Adult mud crabs molt every 30 to 45 days, but younger crabs molt much more frequently, so the crabs are fairly susceptible to Loxo infections. The parasite—and the zombie crabs it creates—have spread throughout the Chesapeake and down the Eastern Seaboard, but there seems to be no pattern to when or where the infestation hits hardest.

“There’s been a wide variation in the number of parasitized crabs between different years, and we have no idea what might be causing this,” Noble said. In past years, more than three-quarters of mud crabs in the Rhode River have been infected, while in other years, there have been none.

To help gather data on the invasion Noble recruits volunteers. Twice each summer, these citizen scientists sort through mud crabs that have been trapped by SERC in the Rhode River to measure and sex the crabs, and to identify any outward signs of infection.

Tepolt is beginning to understand why the infestation can be so uneven. She believes that variations in salinity affect the survival of Loxo larvae. The mud crabs can survive in both freshwater and ocean water, but Tepolt’s experiments in the lab show that Loxo needs an environment with mild salinity. This information doesn’t help researchers reduce Loxo numbers, but it does help them prioritize where to look.

But both Noble and Tepolt say that eradicating Loxo from the Chesapeake will be impossible. “The best we can do is try and keep it from spreading any further,” Noble said.

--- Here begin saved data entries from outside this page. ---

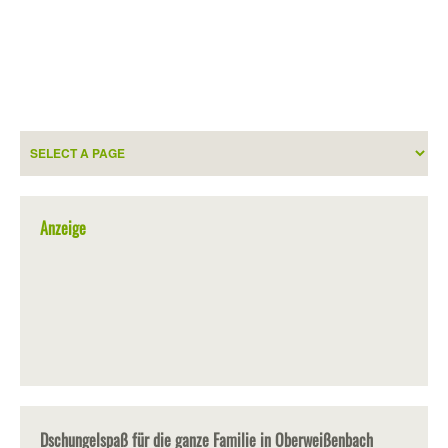
Anzeige
Dschungelspaß für die ganze Familie in Oberweißenbach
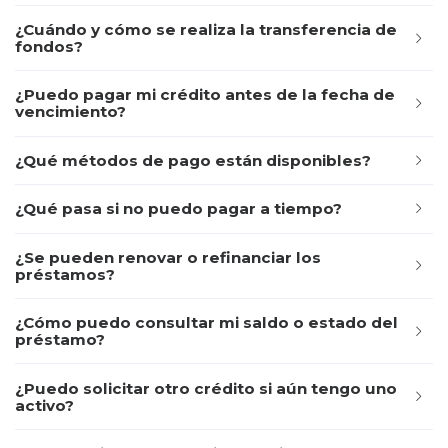
¿Cuándo y cómo se realiza la transferencia de
fondos?
¿Puedo pagar mi crédito antes de la fecha de
vencimiento?
¿Qué métodos de pago están disponibles?
¿Qué pasa si no puedo pagar a tiempo?
¿Se pueden renovar o refinanciar los
préstamos?
¿Cómo puedo consultar mi saldo o estado del
préstamo?
¿Puedo solicitar otro crédito si aún tengo uno
activo?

Their work, though, might help protect the Chesapeake from Loxo’s more worrying relative, Loxothylacus texanus, which turns the much more economically important blue crab into zombies. L. texanus hasn’t arrived in the Chesapeake, but scientists are worried that the Bay’s luck might not hold. This second species of zombie crab could be financially and ecologically devastating to the fragile Chesapeake—turning the region into a marine spin-off of The Walking Dead.